Unapologetic insolence from an aging subversive

Unapologetic insolence from an aging subversive

Sunday, 17 April 2011

The Warrior Caste

The recent controversy at ADFA has revealed some interesting perspectives held by some inside our military, and a bunch of diehard hangers-on.

We've listened to a range of opinions, which when stripped bare of bluster and posturing, highlight a world view which to me, is somewhere on the weird side of bizarre.

It's a view expounded by people (almost all male) who have spent most or all of their lives inside the military establishment, or working in support of it.

Put simply, it goes like this - Some serving members of the ADF see themselves as a separate caste. They believe that the membership of this caste puts them outside what is considered reasonable when it comes to matters of gender or race. They also seem to believe that nobody from outside the ADF has any right to make judgements of their conduct.

On a personal level, I first became aware of this worldview when called up in 1969. The behaviour of many of the NCOs at our recruit training battalion at Singleton could only be described as bizarre. If the carry-on of some of these instructors daily in plain view on the parade ground at 3RTB had been observed on a public street somewhere, men with strait jackets would have appeared in short order.

A few of these people were borderline psychopaths. A few were also as thick as two short planks, and there were one or two who were a combination of both.

There were also some excellent instructors, generally blokes who'd seen active service in Vietnam, and didn't need to make fools of themselves to establish respect. The quality of both the instruction and the instructors improved markedly once we progressed to Corps training.

Nevertheless, it was from time to time necessary to suspend rational judgment of some of these individuals and to understand that their world view was an aberration. The problem was that whilst as recent civvies, we could see this; many of them simply could not. I guess this explains the long periods without leave that apply early in recruit training. Contact with the real world during this critical conditioning process might burst the bubble.

It's apparent that there are plenty of individuals in the year 2011 who still inhabit this fantasy world - a world in which an entirely different standard of behaviour, especially as applied to issues of gender and race, apply.

Some examples of the mindset are revealed in comments such as "if I was in a trench next to a female I'd want to have sex with her" and "the guys would be perving on the women instead of concentrating on the task at hand". The implication being that a different set of standards apply that would make the phenomenon of men and women successfully working together as they do in Civvie Street impossible in the ADF.

Mining companies and oil exploration outfits seem to get by with mixed gender employees deployed in some rough and ready situations. Some schools of my experience are tough and elemental environments, but they don't seem routinely to descend into hotbeds of sexual depravity.
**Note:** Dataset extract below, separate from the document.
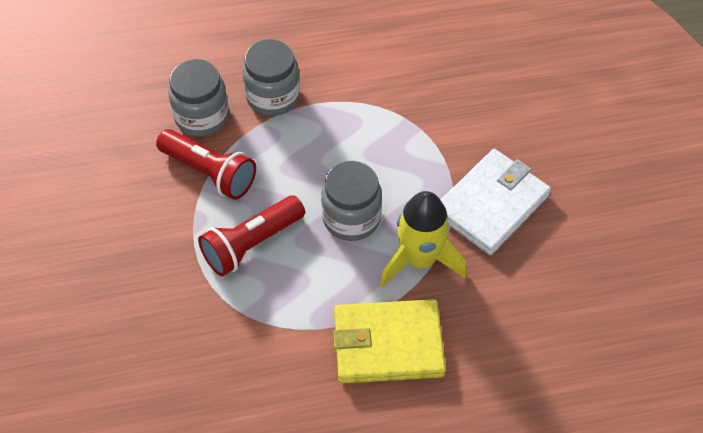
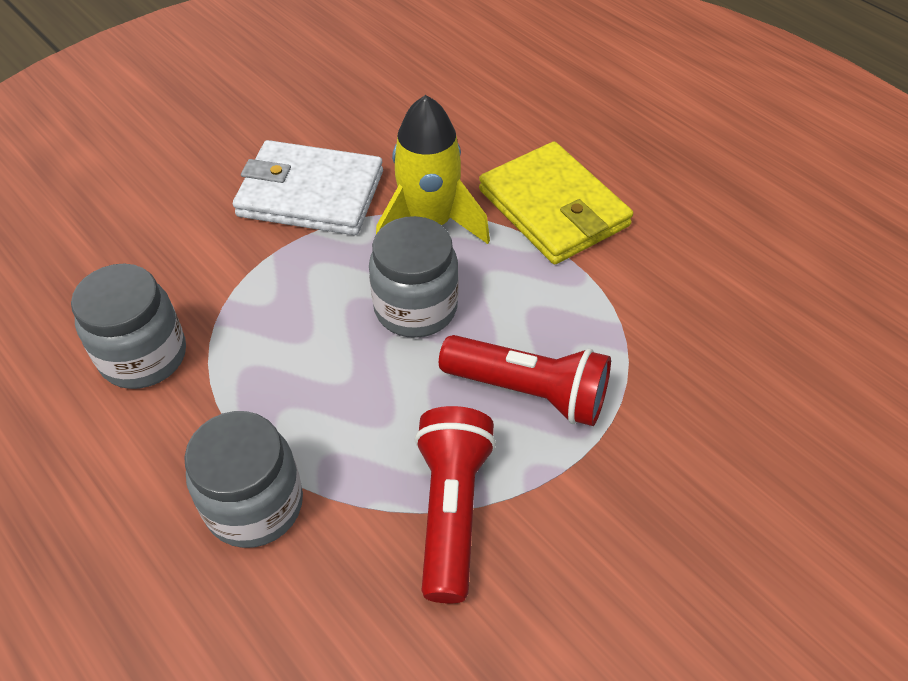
camera: 120 degrees left, 5 degrees down
(202, 117) = (351, 588): grey jar -> grey jar (143, 356)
All of the above, together with my short but real exposure to the soldier's life, confirm two notions.

One is that our membership of our military should always be leavened with people who are essentially civilians when it comes to their life experience. This can be accomplished by a regenerated reserve, or some form of compulsory national service. An observation I heard repeated by many regular soldiers at the time was that the average I.Q. of the ADF went up several points with the advent of National Service. Nations with a successful and respected military such as Israel know how to make this work.
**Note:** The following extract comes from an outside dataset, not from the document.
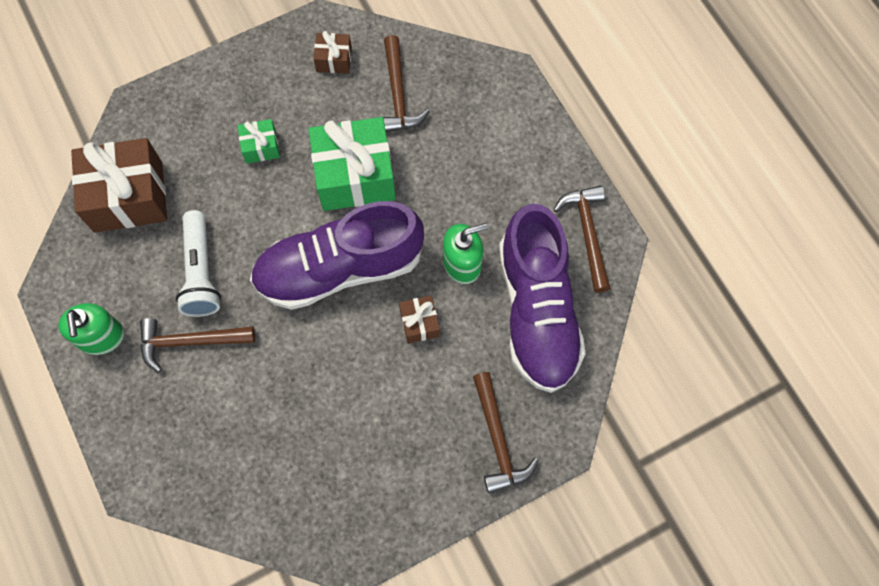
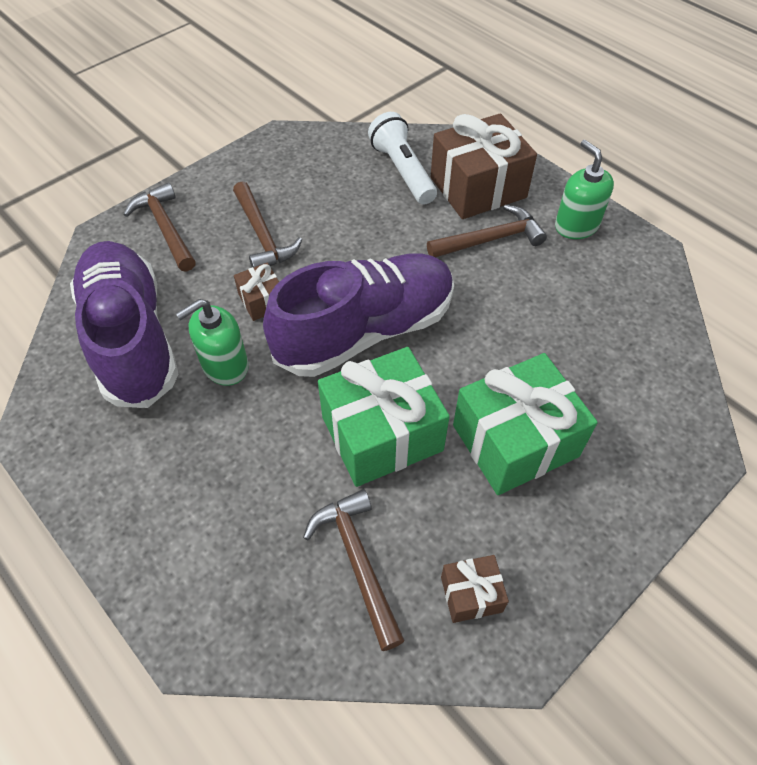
camera: 165 degrees right, 15 degrees down
(128, 197) = (636, 348): brown gift -> brown gift (478, 187)
(200, 272) = (513, 296): white flashlight -> white flashlight (402, 171)
(261, 147) = (515, 441): green gift -> green gift, size x2.11
(587, 234) = (70, 433): brown hammer -> brown hammer (263, 235)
The other is that civilians make the best soldiers. I base this opinion on history. Arguably our greatest soldier, Monash, brought his civilian values to the war he fought, something that brought him into conflict with the British military establishment, who were members of an officer class who regarded their working class soldiers as expendable.
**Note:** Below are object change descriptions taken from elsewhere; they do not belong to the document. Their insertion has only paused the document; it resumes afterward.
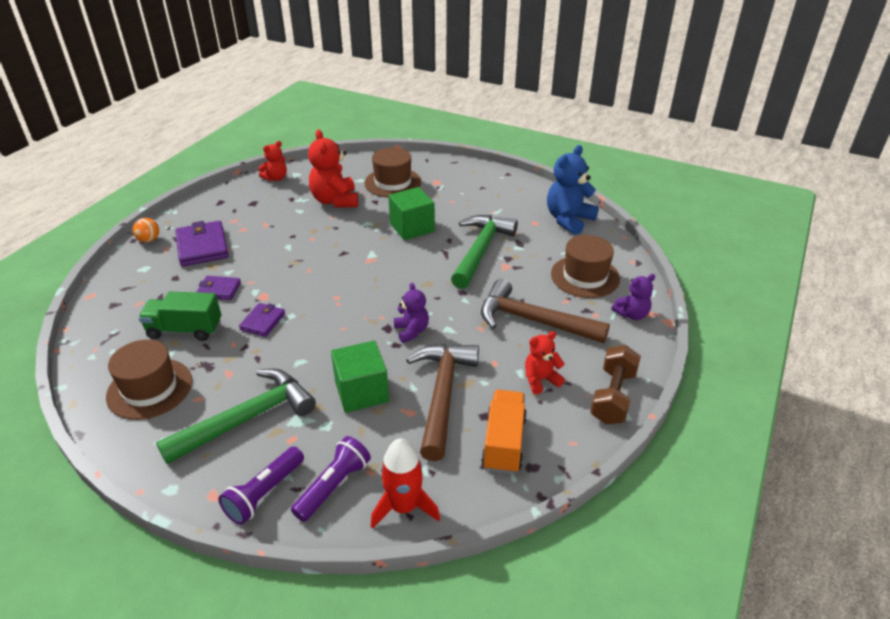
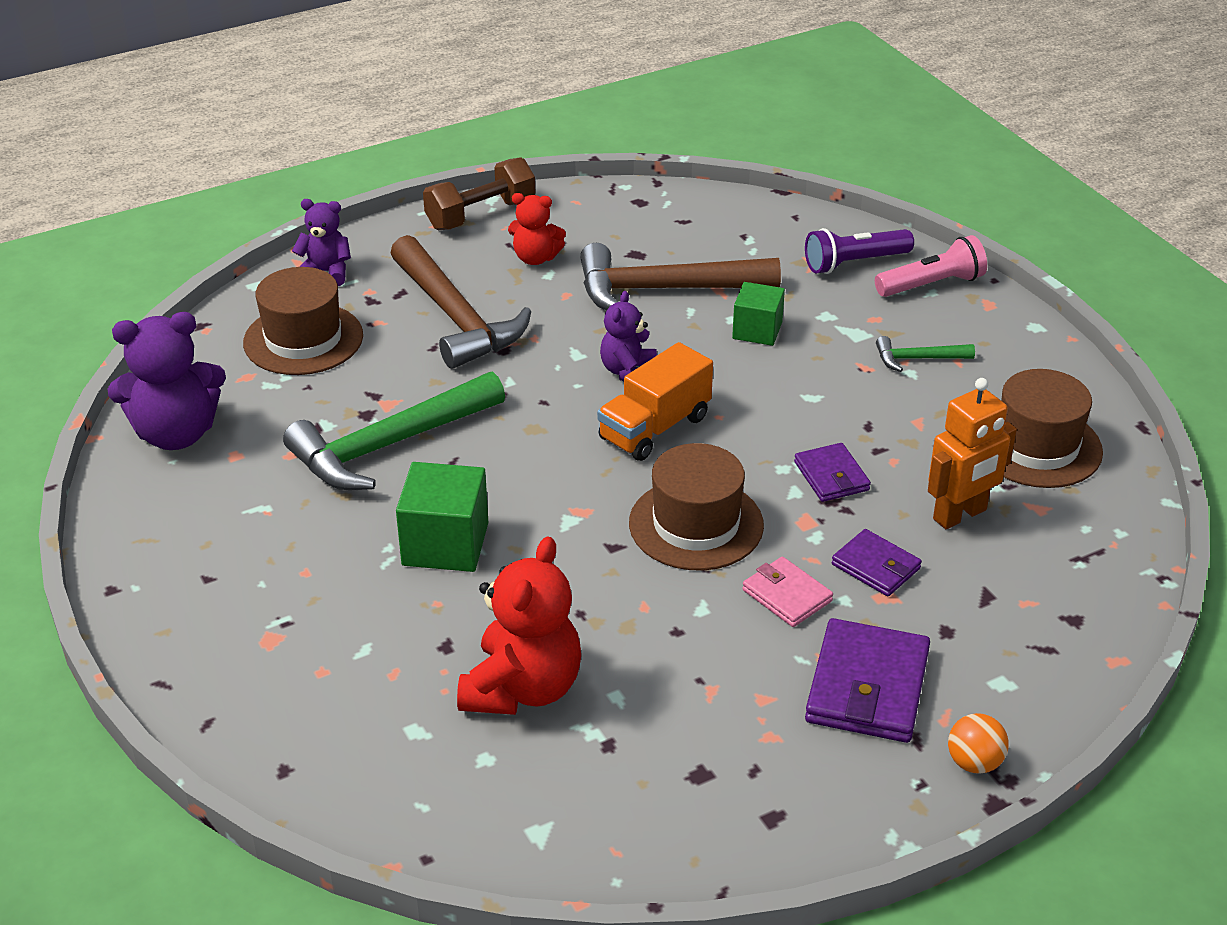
camera: 145 degrees left, 0 degrees up
(185, 330) = (960, 515): green truck -> orange robot
(247, 418) = (917, 359): green hammer -> green hammer, size x0.46
(254, 264) = (787, 595): none -> pink wallet
(263, 322) = (831, 476): purple wallet -> purple wallet turned 75 degrees counterclockwise
(264, 493) = (932, 285): purple flashlight -> pink flashlight
(276, 178) = (595, 842): red teddy bear -> none
(361, 392) = (757, 330): green cube -> green cube, size x0.65
(393, 182) = (357, 684): brown hat -> brown hat (696, 524)
(404, 507) = (795, 223): red rocket -> none
(442, 395) = (664, 290): brown hammer -> brown hammer turned 45 degrees clockwise
(504, 443) = (645, 227): orange truck -> orange truck (654, 428)
(568, 220) = (176, 434): blue teddy bear -> purple teddy bear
War, is after all, the ultimate absurdity. This does not however justify the belief that only those who take it seriously are capable of fighting. Civilians have in this country demonstrated a capacity to suspend rationality for a while to successfully participate in the collective madness of conflict when no other option exists. They've also been coerced or conscripted when there were other options - but that's another story......

Generations of Australians who stepped out of civilian life for short periods when they were needed (or thought they were) demonstrated that they made very good soldiers, whether they were Chockos or Nashos.

In the meantime, there are some in the defence establishment who need to be dragged, kicking and screaming, into the 21st century. The media's over-hyping the incident, and I'm not sure that Steven Smith has gone about it in the best fashion, but it needs to happen yesterday.

The caste system hangs on in some parts of India.

It's out of place here.

Sent from my iPad

1 comment:

Boy on a bike said...

The chockos I served with were in general, a very bright bunch. Much, much smarter than the Regs who formed the nucleus of the regiment. There were no hard feelings though. I have generally thought since then that reservists are keen to be soldiers, but are unwilling to put up with all the boring crap that happens in the regular army.

I think all recruit experiences are quite psychologically bizarre. I encountered some total loon instructors on my recruit course, but they generally reverted to human as soon as we graduated. The initial part of recruit training is all shock and awe.

We had a number of instructors who had been to Vietnam - some were still regulars and some were ex-regulars who were still wearing green 10-15 years after they set foot over there. They were all excellent - the calibre of instruction and their passion for excellence was awesome. We might have been chockos, but they were intent on turning us into the best possible soldiers in the time they had available.

As for women in the trenches, we had that in our regiment. Women who wanted to go to OCTU were put into the infantry companies in order to learn the ropes. Did hanky panky occur? You bet! I can definitely attest to that.